The last official day…well,
sort of. This fasting experience has
completely challenged us in ways we never imagined. Making out our grocery store list for the
weekend, we realized that we are going to continue this journey…for God. We aren’t going to become vegans or anything,
even though I totally get the desire for that now. But, we are only going to bring back a few of
the things we missed during this journey…a few
milk products, a small amount of sugar, and some chocolate. But, overall, this has truly been a
game-changer. Doing something for God
for 21 days has been the coolest experience.

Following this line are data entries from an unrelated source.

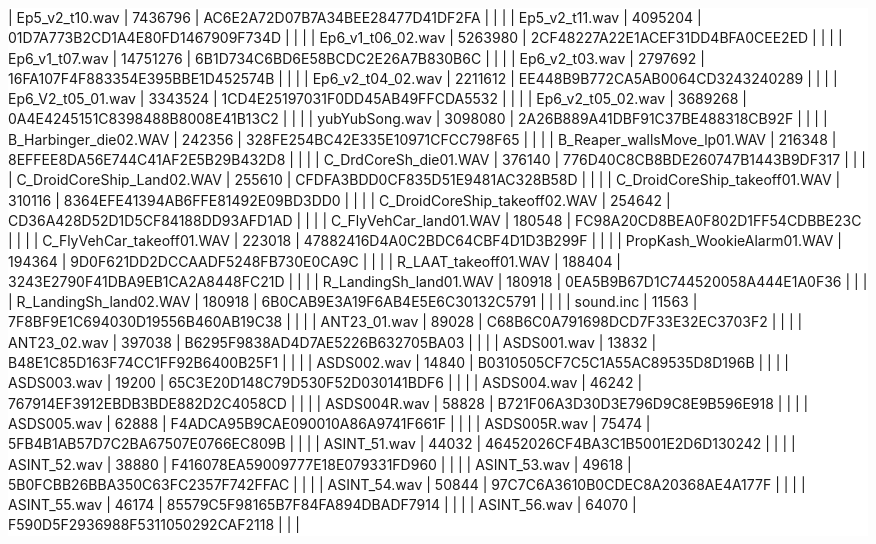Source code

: | Ep5_v2_t10.wav | 7436796 | AC6E2A72D07B7A34BEE28477D41DF2FA |  |  |
| Ep5_v2_t11.wav | 4095204 | 01D7A773B2CD1A4E80FD1467909F734D |  |  |
| Ep6_v1_t06_02.wav | 5263980 | 2CF48227A22E1ACEF31DD4BFA0CEE2ED |  |  |
| Ep6_v1_t07.wav | 14751276 | 6B1D734C6BD6E58BCDC2E26A7B830B6C |  |  |
| Ep6_v2_t03.wav | 2797692 | 16FA107F4F883354E395BBE1D452574B |  |  |
| Ep6_v2_t04_02.wav | 2211612 | EE448B9B772CA5AB0064CD3243240289 |  |  |
| Ep6_V2_t05_01.wav | 3343524 | 1CD4E25197031F0DD45AB49FFCDA5532 |  |  |
| Ep6_v2_t05_02.wav | 3689268 | 0A4E4245151C8398488B8008E41B13C2 |  |  |
| yubYubSong.wav | 3098080 | 2A26B889A41DBF91C37BE488318CB92F |  |  |
| B_Harbinger_die02.WAV | 242356 | 328FE254BC42E335E10971CFCC798F65 |  |  |
| B_Reaper_wallsMove_lp01.WAV | 216348 | 8EFFEE8DA56E744C41AF2E5B29B432D8 |  |  |
| C_DrdCoreSh_die01.WAV | 376140 | 776D40C8CB8BDE260747B1443B9DF317 |  |  |
| C_DroidCoreShip_Land02.WAV | 255610 | CFDFA3BDD0CF835D51E9481AC328B58D |  |  |
| C_DroidCoreShip_takeoff01.WAV | 310116 | 8364EFE41394AB6FFE81492E09BD3DD0 |  |  |
| C_DroidCoreShip_takeoff02.WAV | 254642 | CD36A428D52D1D5CF84188DD93AFD1AD |  |  |
| C_FlyVehCar_land01.WAV | 180548 | FC98A20CD8BEA0F802D1FF54CDBBE23C |  |  |
| C_FlyVehCar_takeoff01.WAV | 223018 | 47882416D4A0C2BDC64CBF4D1D3B299F |  |  |
| PropKash_WookieAlarm01.WAV | 194364 | 9D0F621DD2DCCAADF5248FB730E0CA9C |  |  |
| R_LAAT_takeoff01.WAV | 188404 | 3243E2790F41DBA9EB1CA2A8448FC21D |  |  |
| R_LandingSh_land01.WAV | 180918 | 0EA5B9B67D1C744520058A444E1A0F36 |  |  |
| R_LandingSh_land02.WAV | 180918 | 6B0CAB9E3A19F6AB4E5E6C30132C5791 |  |  |
| sound.inc | 11563 | 7F8BF9E1C694030D19556B460AB19C38 |  |  |
| ANT23_01.wav | 89028 | C68B6C0A791698DCD7F33E32EC3703F2 |  |  |
| ANT23_02.wav | 397038 | B6295F9838AD4D7AE5226B632705BA03 |  |  |
| ASDS001.wav | 13832 | B48E1C85D163F74CC1FF92B6400B25F1 |  |  |
| ASDS002.wav | 14840 | B0310505CF7C5C1A55AC89535D8D196B |  |  |
| ASDS003.wav | 19200 | 65C3E20D148C79D530F52D030141BDF6 |  |  |
| ASDS004.wav | 46242 | 767914EF3912EBDB3BDE882D2C4058CD |  |  |
| ASDS004R.wav | 58828 | B721F06A3D30D3E796D9C8E9B596E918 |  |  |
| ASDS005.wav | 62888 | F4ADCA95B9CAE090010A86A9741F661F |  |  |
| ASDS005R.wav | 75474 | 5FB4B1AB57D7C2BA67507E0766EC809B |  |  |
| ASINT_51.wav | 44032 | 46452026CF4BA3C1B5001E2D6D130242 |  |  |
| ASINT_52.wav | 38880 | F416078EA59009777E18E079331FD960 |  |  |
| ASINT_53.wav | 49618 | 5B0FCBB26BBA350C63FC2357F742FFAC |  |  |
| ASINT_54.wav | 50844 | 97C7C6A3610B0CDEC8A20368AE4A177F |  |  |
| ASINT_55.wav | 46174 | 85579C5F98165B7F84FA894DBADF7914 |  |  |
| ASINT_56.wav | 64070 | F590D5F2936988F5311050292CAF2118 |  |  |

I had no idea that I would get this much from it or spend this kind of
quality time in His presence.
I have learned so
much about myself throughout the last three weeks. It is so sad to think I am almost
forty-years-old, and I am still figuring out how much more I need to seek
You. I thought I was doing such a good
job, living in Your presence, talking to You all day long, asking for Your plan
to be my plan…but
somehow I think I missed the part when You were in charge of me. I have learned to lose control of pretty much
everything, of course, I also found out that I never had control anyway. (Big breakthrough, there…) My soul finally
understands what it means to rest in Your presence and to allow You to work in
such a great degree that I cannot imagine going back to the old me. I know that the world will tempt me , engage
me, and mess me up over and over again…but I
will continue to be drawn back to You letting You lead me, guide me, mold me,
and focus my energy into Your plan for my life.

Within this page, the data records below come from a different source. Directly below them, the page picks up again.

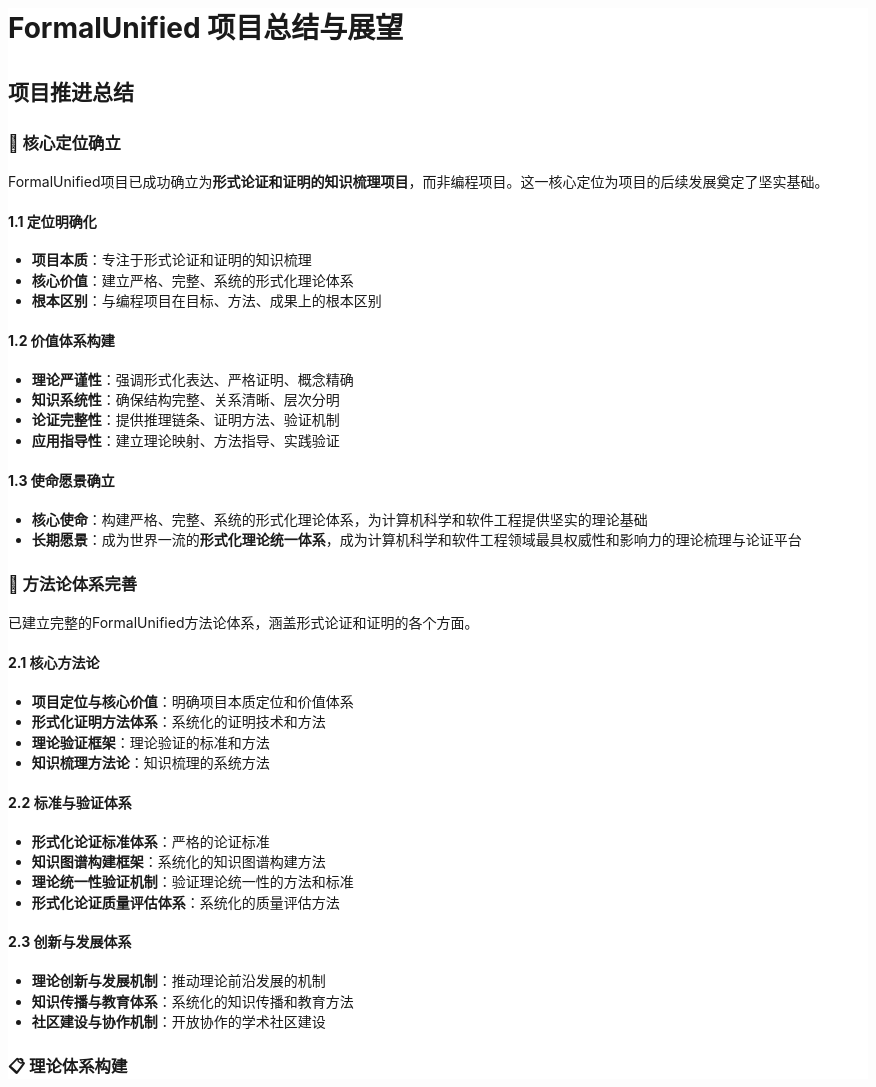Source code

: # FormalUnified 项目总结与展望

## 项目推进总结

### 🎯 核心定位确立

FormalUnified项目已成功确立为**形式论证和证明的知识梳理项目**，而非编程项目。这一核心定位为项目的后续发展奠定了坚实基础。

#### 1.1 定位明确化

- **项目本质**：专注于形式论证和证明的知识梳理
- **核心价值**：建立严格、完整、系统的形式化理论体系
- **根本区别**：与编程项目在目标、方法、成果上的根本区别

#### 1.2 价值体系构建

- **理论严谨性**：强调形式化表达、严格证明、概念精确
- **知识系统性**：确保结构完整、关系清晰、层次分明
- **论证完整性**：提供推理链条、证明方法、验证机制
- **应用指导性**：建立理论映射、方法指导、实践验证

#### 1.3 使命愿景确立

- **核心使命**：构建严格、完整、系统的形式化理论体系，为计算机科学和软件工程提供坚实的理论基础
- **长期愿景**：成为世界一流的**形式化理论统一体系**，成为计算机科学和软件工程领域最具权威性和影响力的理论梳理与论证平台

### 🔬 方法论体系完善

已建立完整的FormalUnified方法论体系，涵盖形式论证和证明的各个方面。

#### 2.1 核心方法论

- **项目定位与核心价值**：明确项目本质定位和价值体系
- **形式化证明方法体系**：系统化的证明技术和方法
- **理论验证框架**：理论验证的标准和方法
- **知识梳理方法论**：知识梳理的系统方法

#### 2.2 标准与验证体系

- **形式化论证标准体系**：严格的论证标准
- **知识图谱构建框架**：系统化的知识图谱构建方法
- **理论统一性验证机制**：验证理论统一性的方法和标准
- **形式化论证质量评估体系**：系统化的质量评估方法

#### 2.3 创新与发展体系

- **理论创新与发展机制**：推动理论前沿发展的机制
- **知识传播与教育体系**：系统化的知识传播和教育方法
- **社区建设与协作机制**：开放协作的学术社区建设

### 📋 理论体系构建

I am even more excited to see what happens in the coming days now that
I have my own choices to make again. It
was easy to rely on You and make sacrifices for You for the past three
weeks. I wanted to please You, so now I
get to please you more while I struggle with my own free-will. I know that no matter what I do, You will
always be there holding my hand…reminding
me that I am Your daughter…telling
me that You made me for Your purpose…loving
me…and
that is all I need. Thank you God for
leading us to this point in our lives…for
giving us such a desire to know You…for
allowing us to be bold for You…and
for showing me that living a life for You is the only life to live.